WHAT IS REQUIRED: The lines to reproduce run from the one containing "turnusy rehabilitacyjne" through the final line of the entries; write them out exactly and add nothing.
-------- AVAILABLE DATA --------
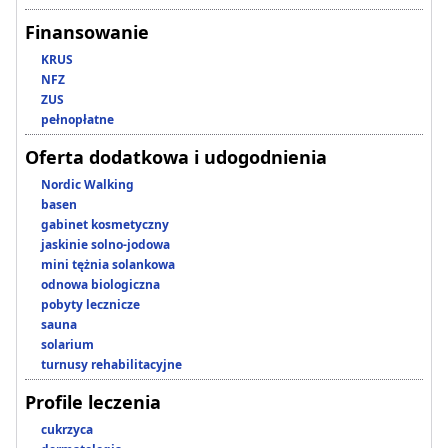
Finansowanie
KRUS
NFZ
ZUS
pełnopłatne
Oferta dodatkowa i udogodnienia
Nordic Walking
basen
gabinet kosmetyczny
jaskinie solno-jodowa
mini tężnia solankowa
odnowa biologiczna
pobyty lecznicze
sauna
solarium
turnusy rehabilitacyjne
Profile leczenia
cukrzyca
--------
THE ANSWER:
turnusy rehabilitacyjne
Profile leczenia
cukrzyca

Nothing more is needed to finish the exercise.